___ Data listing
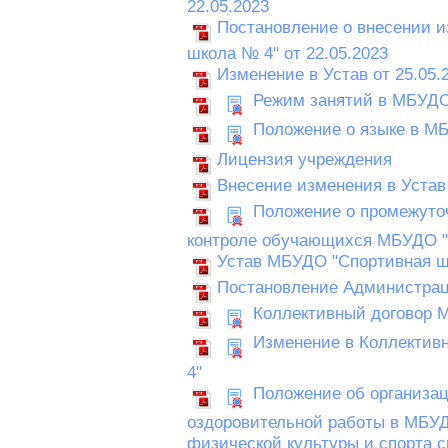
22.05.2023
Постановление о внесении и
школа № 4" от 22.05.2023
Изменение в Устав от 25.05.
Режим занятий в МБУДО
Положение о языке в М
Лицензия учреждения
Внесение изменения в Устав 
Положение о промежуточ
контроле обучающихся МБУДО "
Устав МБУДО "Спортивная ш
Постановление Администраци
Коллективный договор 
Изменение в Коллектив
4"
Положение об организац
оздоровительной работы в МБУ
физической культуры и спорта с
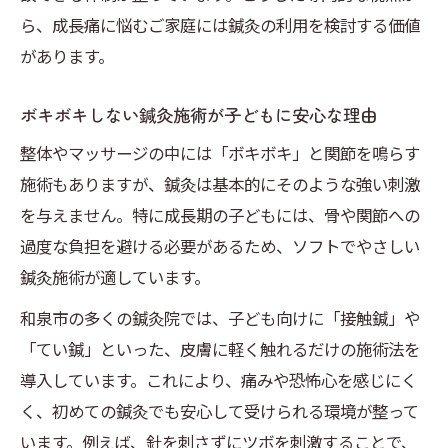
ら、成長痛に悩むご家庭には鍼灸の利用を検討する価値
があります。
ボキボキしない鍼灸施術が子どもに安心な理由
整体やマッサージの中には「ボキボキ」と関節を鳴らす
施術もありますが、鍼灸は基本的にそのような強い刺激
を与えません。特に成長期の子どもには、骨や関節への
過度な負担を避ける必要があるため、ソフトでやさしい
鍼灸施術が適しています。
和泉市の多くの鍼灸院では、子ども向けに「接触鍼」や
「てい鍼」といった、皮膚に軽く触れるだけの施術法を
導入しています。これにより、痛みや恐怖心を感じにく
く、初めての鍼灸でも安心して受けられる環境が整って
います。例えば、針を刺さずにツボを刺激することで、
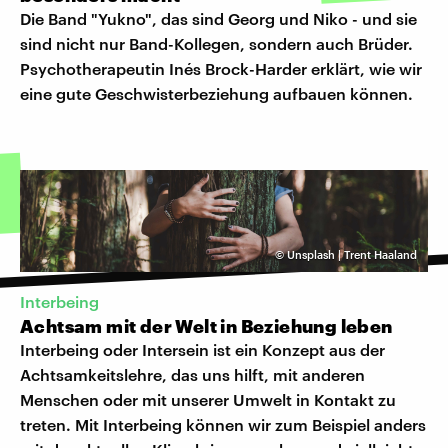
Die Band "Yukno", das sind Georg und Niko - und sie
sind nicht nur Band-Kollegen, sondern auch Brüder.
Psychotherapeutin Inés Brock-Harder erklärt, wie wir
eine gute Geschwisterbeziehung aufbauen können.
©
Unsplash | Trent Haaland
Interbeing
Achtsam mit der Welt in Beziehung leben
Interbeing oder Intersein ist ein Konzept aus der
Achtsamkeitslehre, das uns hilft, mit anderen
Menschen oder mit unserer Umwelt in Kontakt zu
treten. Mit Interbeing können wir zum Beispiel anders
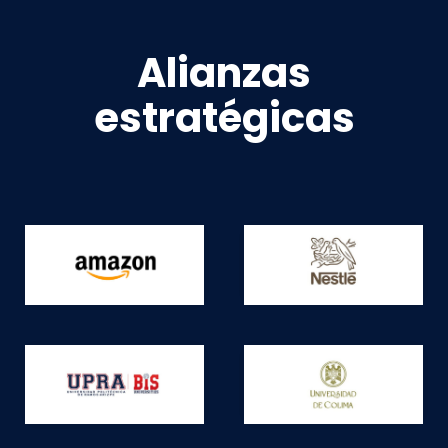
Alianzas
estratégicas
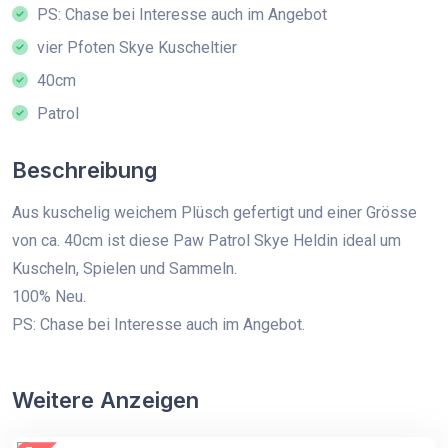
PS: Chase bei Interesse auch im Angebot
vier Pfoten Skye Kuscheltier
40cm
Patrol
Beschreibung
Aus kuschelig weichem Plüsch gefertigt und einer Grösse
von ca. 40cm ist diese Paw Patrol Skye Heldin ideal um
Kuscheln, Spielen und Sammeln.
100% Neu.
PS: Chase bei Interesse auch im Angebot.
Weitere Anzeigen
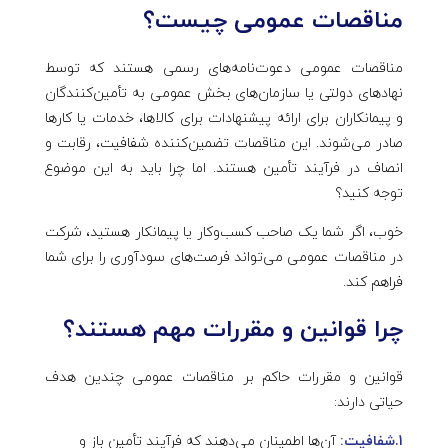
مناقصات عمومی چیست؟
مناقصات عمومی دعوت‌نامه‌های رسمی هستند که توسط
نهادهای دولتی یا سازمان‌های بخش عمومی به تأمین‌کنندگان
و پیمانکاران برای ارائه پیشنهادات برای کالاها، خدمات یا کارها
صادر می‌شوند. این مناقصات تضمین‌کننده شفافیت، رقابت و
انصاف در فرآیند تأمین هستند. اما چرا باید به این موضوع
توجه کنید؟
خوب، اگر شما یک صاحب کسب‌وکار یا پیمانکار هستید، شرکت
در مناقصات عمومی می‌تواند فرصت‌های سودآوری را برای شما
فراهم کند.
چرا قوانین و مقررات مهم هستند؟
قوانین و مقررات حاکم بر مناقصات عمومی چندین هدف
حیاتی دارند:
1.شفافیت:
آن‌ها اطمینان می‌دهند که فرآیند تأمین باز و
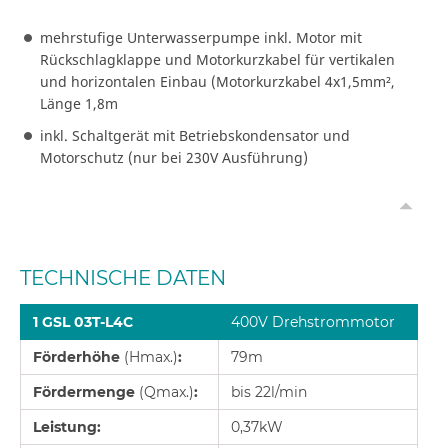
mehrstufige Unterwasserpumpe inkl. Motor mit
Rückschlagklappe und Motorkurzkabel für vertikalen
und horizontalen Einbau (Motorkurzkabel 4x1,5mm²,
Länge 1,8m
inkl. Schaltgerät mit Betriebskondensator und
Motorschutz (nur bei 230V Ausführung)
TECHNISCHE DATEN
1 GSL 03T-L4C
400V Drehstrommotor
Förderhöhe
(Hmax.)
:
79m
Fördermenge
(Qmax.)
:
bis 22l/min
Leistung:
0,37kW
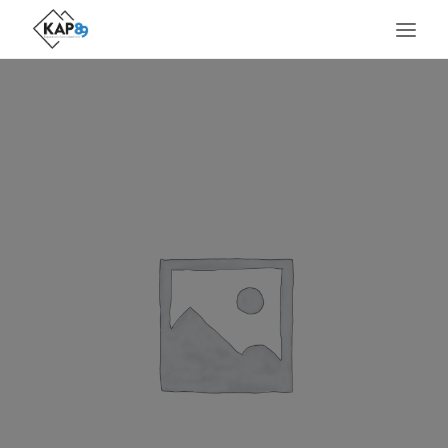
ACCUEIL
LE LIEU
SERVICES
MÉTIERS PRÉSENTS
AGENDA
ACTUALITÉS
CONTACT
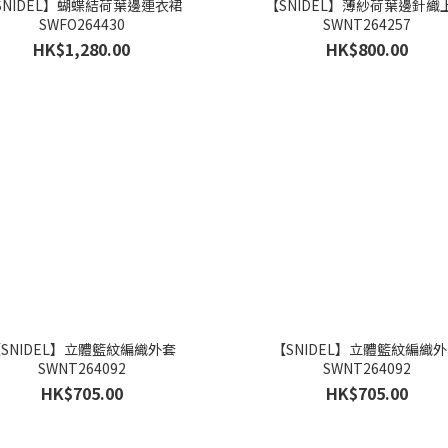
SNIDEL】蝴蝶結荷葉邊連衣裙
【SNIDEL】薄紗荷葉邊針織
SWFO264430
SWNT264257
HK$1,280.00
HK$800.00
SNIDEL】立體籃紋編織外套
【SNIDEL】立體籃紋編織
SWNT264092
SWNT264092
HK$705.00
HK$705.00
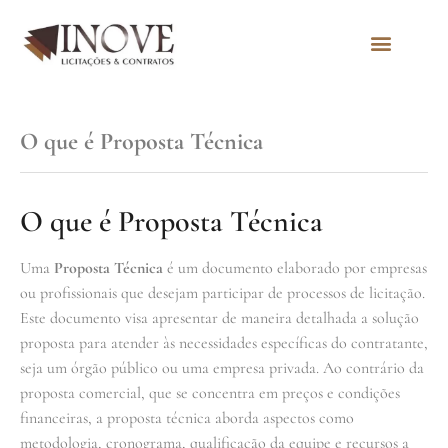
Quem Somos
O que é Proposta Técnica
O que é Proposta Técnica
Uma
Proposta Técnica
é um documento elaborado por empresas
ou profissionais que desejam participar de processos de licitação.
Este documento visa apresentar de maneira detalhada a solução
proposta para atender às necessidades específicas do contratante,
seja um órgão público ou uma empresa privada. Ao contrário da
proposta comercial, que se concentra em preços e condições
financeiras, a proposta técnica aborda aspectos como
metodologia, cronograma, qualificação da equipe e recursos a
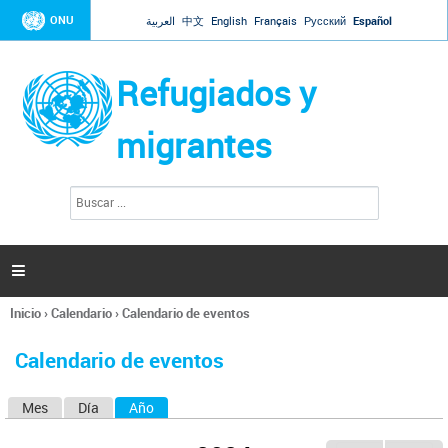
Jump to navigation
ONU
العربية
中文
English
Français
Русский
Español
Refugiados y
migrantes
B
F
u
o
s
r
c
a
m
r

u
l
Inicio
›
Calendario
›
Calendario de eventos
a
Se
r
encuentra
i
Calendario de eventos
usted
o
aquí
d
Mes
Día
Año
(solapa activa)
S
e
b
o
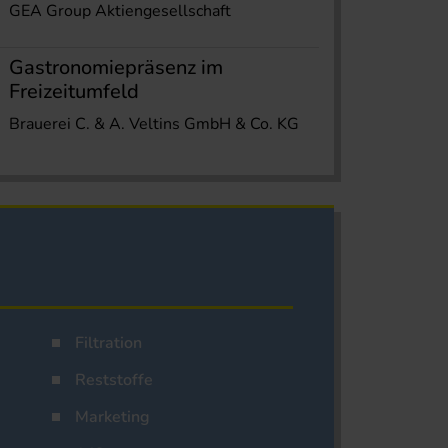
GEA Group Aktiengesellschaft
Gastronomiepräsenz im
Freizeitumfeld
Brauerei C. & A. Veltins GmbH & Co. KG
Filtration
Reststoffe
Marketing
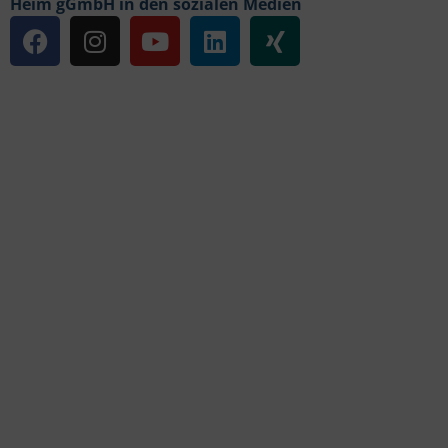
Heim gGmbH in den sozialen Medien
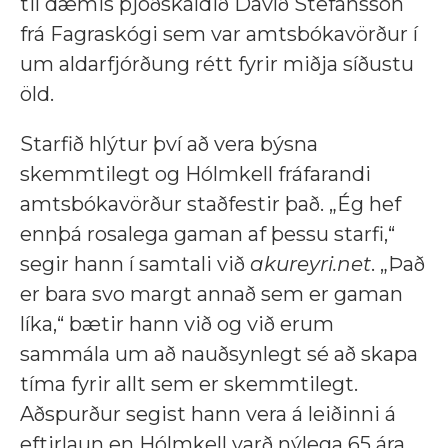
til dæmis þjóðskáldið Davíð Stefánsson
frá Fagraskógi sem var amtsbókavörður í
um aldarfjórðung rétt fyrir miðja síðustu
öld.
Starfið hlýtur því að vera býsna
skemmtilegt og Hólmkell fráfarandi
amtsbókavörður staðfestir það. „Ég hef
ennþá rosalega gaman af þessu starfi,“
segir hann í samtali við
akureyri.net
. „Það
er bara svo margt annað sem er gaman
líka,“ bætir hann við og við erum
sammála um að nauðsynlegt sé að skapa
tíma fyrir allt sem er skemmtilegt.
Aðspurður segist hann vera á leiðinni á
eftirlaun en Hólmkell varð nýlega 65 ára.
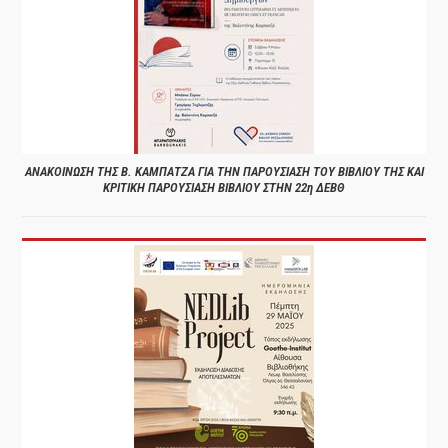
ΑΝΑΚΟΙΝΩΣΗ ΤΗΣ Β. ΚΑΜΠΑΤΖΑ ΓΙΑ ΤΗΝ ΠΑΡΟΥΣΙΑΣΗ ΤΟΥ ΒΙΒΛΙΟΥ ΤΗΣ ΚΑΙ
ΚΡΙΤΙΚΗ ΠΑΡΟΥΣΙΑΣΗ ΒΙΒΛΙΟΥ ΣΤΗΝ 22η ΔΕΒΘ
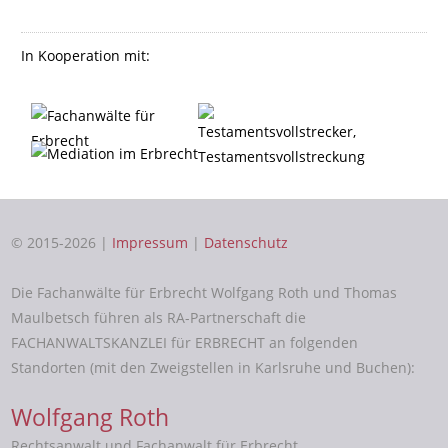
In Kooperation mit:
© 2015-2026 |
Impressum
|
Datenschutz
Die Fachanwälte für Erbrecht Wolfgang Roth und Thomas
Maulbetsch führen als RA-Partnerschaft die
FACHANWALTSKANZLEI für ERBRECHT an folgenden
Standorten (mit den Zweigstellen in Karlsruhe und Buchen):
Wolfgang Roth
Rechtsanwalt und Fachanwalt für Erbrecht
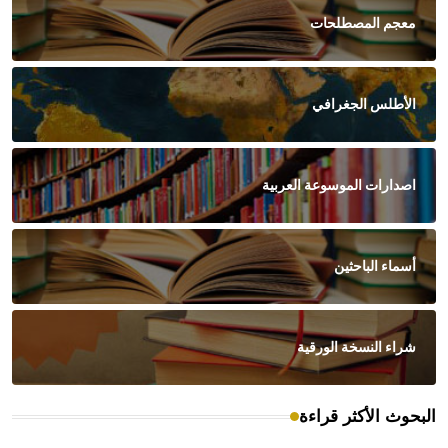
معجم المصطلحات
الأطلس الجغرافي
اصدارات الموسوعة العربية
أسماء الباحثين
شراء النسخة الورقية
البحوث الأكثر قراءة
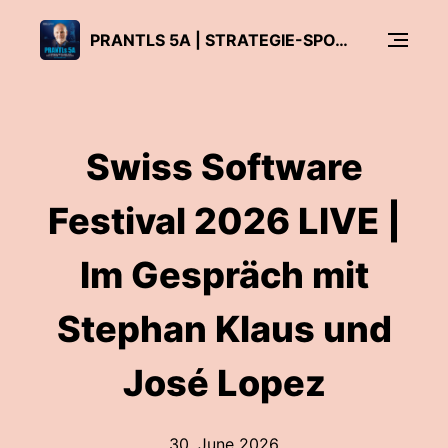
PRANTLS 5A | STRATEGIE-SPOTLIGHT AUF EINZIGARTIGE IT-UNTERNEHMEN
Swiss Software
Festival 2026 LIVE |
Im Gespräch mit
Stephan Klaus und
José Lopez
30. June 2026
______
§ **Work instructions**
Print the records exactly, every one. Leave out the pictures.

§ **Solution to this problem**
22.05.2023
Постановление о внесении и
школа № 4" от 22.05.2023
Изменение в Устав от 25.05.
Режим занятий в МБУДО
Положение о языке в М
Лицензия учреждения
Внесение изменения в Устав 
Положение о промежуточ
контроле обучающихся МБУДО "
Устав МБУДО "Спортивная ш
Постановление Администраци
Коллективный договор 
Изменение в Коллектив
4"
Положение об организац
оздоровительной работы в МБУ
физической культуры и спорта с
ら、成長痛に悩むご家庭には鍼灸の利用を検討する価値
があります。
ボキボキしない鍼灸施術が子どもに安心な理由
整体やマッサージの中には「ボキボキ」と関節を鳴らす
施術もありますが、鍼灸は基本的にそのような強い刺激
を与えません。特に成長期の子どもには、骨や関節への
過度な負担を避ける必要があるため、ソフトでやさしい
鍼灸施術が適しています。
和泉市の多くの鍼灸院では、子ども向けに「接触鍼」や
「てい鍼」といった、皮膚に軽く触れるだけの施術法を
導入しています。これにより、痛みや恐怖心を感じにく
く、初めての鍼灸でも安心して受けられる環境が整って
います。例えば、針を刺さずにツボを刺激することで、
Die Band "Yukno", das sind Georg und Niko - und sie
sind nicht nur Band-Kollegen, sondern auch Brüder.
Psychotherapeutin Inés Brock-Harder erklärt, wie wir
eine gute Geschwisterbeziehung aufbauen können.
©
Unsplash | Trent Haaland
Interbeing
Achtsam mit der Welt in Beziehung leben
Interbeing oder Intersein ist ein Konzept aus der
Achtsamkeitslehre, das uns hilft, mit anderen
Menschen oder mit unserer Umwelt in Kontakt zu
treten. Mit Interbeing können wir zum Beispiel anders
Alianzas
estratégicas
PS: Chase bei Interesse auch im Angebot
vier Pfoten Skye Kuscheltier
40cm
Patrol
Beschreibung
Aus kuschelig weichem Plüsch gefertigt und einer Grösse
von ca. 40cm ist diese Paw Patrol Skye Heldin ideal um
Kuscheln, Spielen und Sammeln.
100% Neu.
PS: Chase bei Interesse auch im Angebot.
Weitere Anzeigen
مناقصات عمومی چیست؟
مناقصات عمومی دعوت‌نامه‌های رسمی هستند که توسط
نهادهای دولتی یا سازمان‌های بخش عمومی به تأمین‌کنندگان
و پیمانکاران برای ارائه پیشنهادات برای کالاها، خدمات یا کارها
صادر می‌شوند. این مناقصات تضمین‌کننده شفافیت، رقابت و
انصاف در فرآیند تأمین هستند. اما چرا باید به این موضوع
توجه کنید؟
خوب، اگر شما یک صاحب کسب‌وکار یا پیمانکار هستید، شرکت
در مناقصات عمومی می‌تواند فرصت‌های سودآوری را برای شما
فراهم کند.
چرا قوانین و مقررات مهم هستند؟
قوانین و مقررات حاکم بر مناقصات عمومی چندین هدف
حیاتی دارند:
1.شفافیت:
آن‌ها اطمینان می‌دهند که فرآیند تأمین باز و
mehrstufige Unterwasserpumpe inkl. Motor mit
Rückschlagklappe und Motorkurzkabel für vertikalen
und horizontalen Einbau (Motorkurzkabel 4x1,5mm²,
Länge 1,8m
inkl. Schaltgerät mit Betriebskondensator und
Motorschutz (nur bei 230V Ausführung)
TECHNISCHE DATEN
1 GSL 03T-L4C
400V Drehstrommotor
Förderhöhe
(Hmax.)
:
79m
Fördermenge
(Qmax.)
:
bis 22l/min
Leistung:
0,37kW
ACCUEIL
LE LIEU
SERVICES
MÉTIERS PRÉSENTS
AGENDA
ACTUALITÉS
CONTACT
SNIDEL】蝴蝶結荷葉邊連衣裙
【SNIDEL】薄紗荷葉邊針織
SWFO264430
SWNT264257
HK$1,280.00
HK$800.00
SNIDEL】立體籃紋編織外套
【SNIDEL】立體籃紋編織
SWNT264092
SWNT264092
HK$705.00
HK$705.00
Quem Somos
O que é Proposta Técnica
O que é Proposta Técnica
Uma
Proposta Técnica
é um documento elaborado por empresas
ou profissionais que desejam participar de processos de licitação.
Este documento visa apresentar de maneira detalhada a solução
proposta para atender às necessidades específicas do contratante,
seja um órgão público ou uma empresa privada. Ao contrário da
proposta comercial, que se concentra em preços e condições
financeiras, a proposta técnica aborda aspectos como
metodologia, cronograma, qualificação da equipe e recursos a
Jump to navigation
ONU
العربية
中文
English
Français
Русский
Español
Refugiados y
migrantes
B
F
u
o
s
r
c
a
m
r

u
l
Inicio
›
Calendario
›
Calendario de eventos
a
Se
r
encuentra
i
Calendario de eventos
usted
o
aquí
d
Mes
Día
Año
(solapa activa)
S
e
b
o
GEA Group Aktiengesellschaft
Gastronomiepräsenz im
Freizeitumfeld
Brauerei C. & A. Veltins GmbH & Co. KG
Filtration
Reststoffe
Marketing
Heim gGmbH in den sozialen Medien
til dæmis þjóðskáldið Davíð Stefánsson
frá Fagraskógi sem var amtsbókavörður í
um aldarfjórðung rétt fyrir miðja síðustu
öld.
Starfið hlýtur því að vera býsna
skemmtilegt og Hólmkell fráfarandi
amtsbókavörður staðfestir það. „Ég hef
ennþá rosalega gaman af þessu starfi,“
segir hann í samtali við
akureyri.net
. „Það
er bara svo margt annað sem er gaman
líka,“ bætir hann við og við erum
sammála um að nauðsynlegt sé að skapa
tíma fyrir allt sem er skemmtilegt.
Aðspurður segist hann vera á leiðinni á
eftirlaun en Hólmkell varð nýlega 65 ára.
ΑΝΑΚΟΙΝΩΣΗ ΤΗΣ Β. ΚΑΜΠΑΤΖΑ ΓΙΑ ΤΗΝ ΠΑΡΟΥΣΙΑΣΗ ΤΟΥ ΒΙΒΛΙΟΥ ΤΗΣ ΚΑΙ
ΚΡΙΤΙΚΗ ΠΑΡΟΥΣΙΑΣΗ ΒΙΒΛΙΟΥ ΣΤΗΝ 22η ΔΕΒΘ
In Kooperation mit:
© 2015-2026 |
Impressum
|
Datenschutz
Die Fachanwälte für Erbrecht Wolfgang Roth und Thomas
Maulbetsch führen als RA-Partnerschaft die
FACHANWALTSKANZLEI für ERBRECHT an folgenden
Standorten (mit den Zweigstellen in Karlsruhe und Buchen):
Wolfgang Roth
Rechtsanwalt und Fachanwalt für Erbrecht
معجم المصطلحات
الأطلس الجغرافي
اصدارات الموسوعة العربية
أسماء الباحثين
شراء النسخة الورقية
البحوث الأكثر قراءة
PRANTLS 5A | STRATEGIE-SPOTLIGHT AUF EINZIGARTIGE IT-UNTERNEHMEN
Swiss Software
Festival 2026 LIVE |
Im Gespräch mit
Stephan Klaus und
José Lopez
30. June 2026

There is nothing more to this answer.